Start of EXERCISE MATERIALS
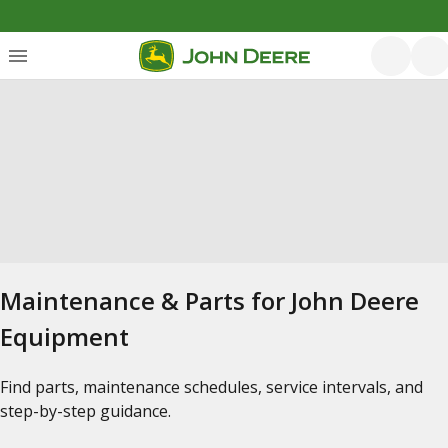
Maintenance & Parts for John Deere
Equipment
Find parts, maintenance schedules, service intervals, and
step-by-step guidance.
End of EXERCISE MATERIALS
Start of EXERCISE MATERIALS
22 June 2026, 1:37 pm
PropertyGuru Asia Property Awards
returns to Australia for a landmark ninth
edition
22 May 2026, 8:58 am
End of EXERCISE MATERIALS
=== REQUEST ===
For the material above, reproduce exactly the lines from the line with "Maintenance & Parts for John Deere" to the line with "step-by-step guidance.", inclusive, and exclude all others.

=== TASK ANSWER ===
Maintenance & Parts for John Deere
Equipment
Find parts, maintenance schedules, service intervals, and
step-by-step guidance.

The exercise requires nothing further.